Bone marrow lesions (BMLs), identified by MRI, are defined as a region of cancellous bone with high T2 and low T1 signal intensity. They are associated with various knee pathologies including spontaneous osteonecrosis of the knee (SPONK), AVN, trauma (fracture and bone contusion), following arthroscopy and secondary to overuse (i.e., after completing a marathon). They also are commonly recognised in patients with knee OA (referred to as OA-BMLs) and their substantial importance in knee OA pathogenesis has been recently identified. Depending upon the etiology (i.e., bone contusion, overuse, etc.) of the BML, these lesions can be “acute” in nature and spontaneously resolve over time. However, OA-BMLs generally are considered to be a “chronic” condition and overtime they have been shown to often persist and increase in size. Retrieval studies following THA and TKA, in patients with a preoperatively identified BML, have greatly expanded our understanding of OA – BMLs and these investigations consistently identify the critical role subchondral bone plays in OA disease progression. Histologic, histochemical and mechanical studies of OA-BMLs demonstrate significant alternations from healthy subchondral bone. The effected bone contains regions where fibrous tissue has replaced cancellous bone, microfractures are present and vascularity is increased.
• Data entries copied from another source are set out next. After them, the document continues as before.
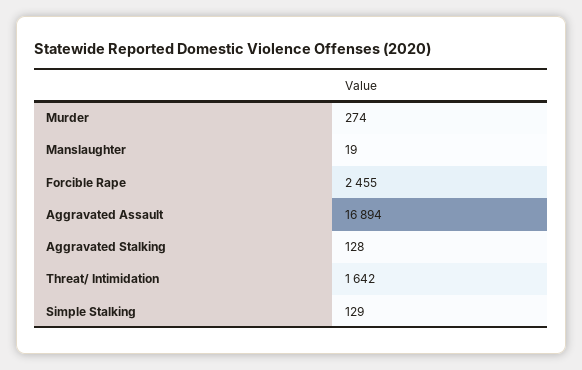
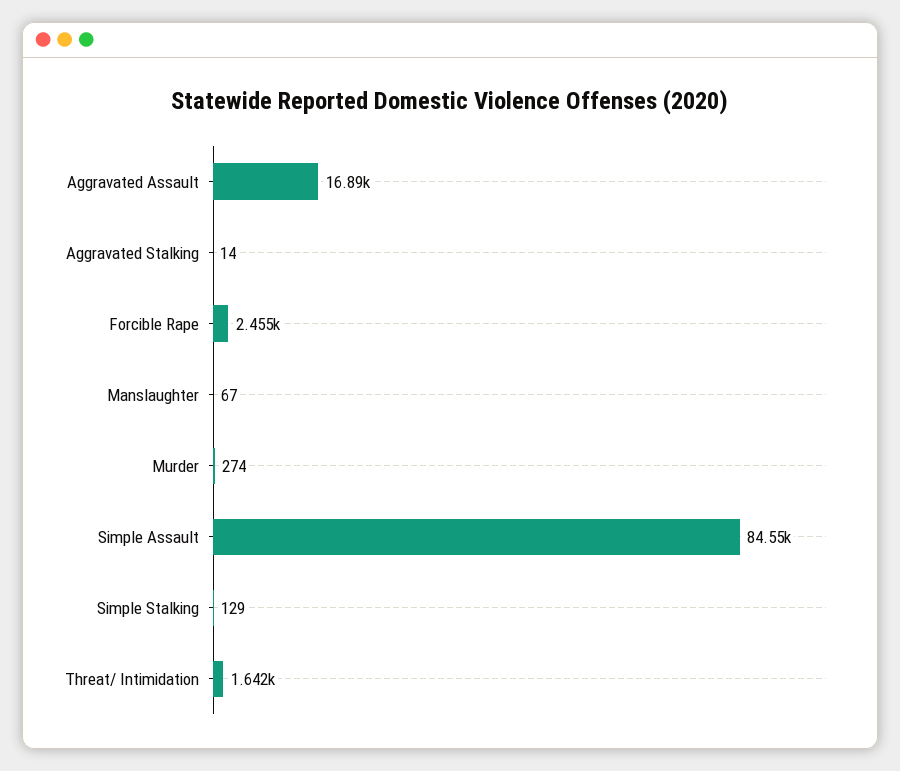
  {
    "Murder": 274,
-   "Manslaughter": 19,
+   "Manslaughter": 67,
    "Forcible Rape": 2455,
    "Aggravated Assault": 16894,
-   "Aggravated Stalking": 128,
+   "Aggravated Stalking": 14,
    "Threat/ Intimidation": 1642,
-   "Simple Stalking": 129
+   "Simple Stalking": 129,
+   "Simple Assault": 84550
  }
There is an increased concentration of inflammatory mediators and the bone structural integrity is compromised.

Standard radiographs of the knee correlate only modestly with patient symptoms, but conversely, the presence of an OA-BML is an extremely strong predictor of pain and knee joint dysfunction. Felson et al. reported this relationship. In a large group of patients with painful knee OA, 77.5% of these patients had a BML. Both the presence and size of the BML, following multiregression analysis, were significant predictors of knee pain severity.

Additionally, likely secondary to inadequate subchondral bone plate support, the presence of an OA-BML is associated with subchondral bone attrition (SBA). SBA leads to collapse of the subchondral bone plate and progressive joint deformity.

Based on the association of an OA-BML with pain, joint dysfunction and deformity, it is not surprising that these lesions are prognostic for patients seeking knee arthroplasty. Several studies have demonstrated that the odds of knee arthroplasty performance are substantially higher in patents with an OA-BML.

This enhanced understanding of knee OA pathogenesis and the critical role of subchondral bone in this process creates an opportunity for development of novel prevention and treatment strategies. Prevention of OA-BML formation has been considered and pharmacologic interventions proposed. Recent studies have reported positive results for treatment with bisphosphonates in patients with knee OA. One study reported significant pain and OA-BML size reduction in patients receiving a bisphosphonate for 4 months.

A strategy aimed at repairing and/or enhancing subchondral bone compromised by an OA-BML has also been proposed. Early results reported with this intervention are encouraging, but preliminary.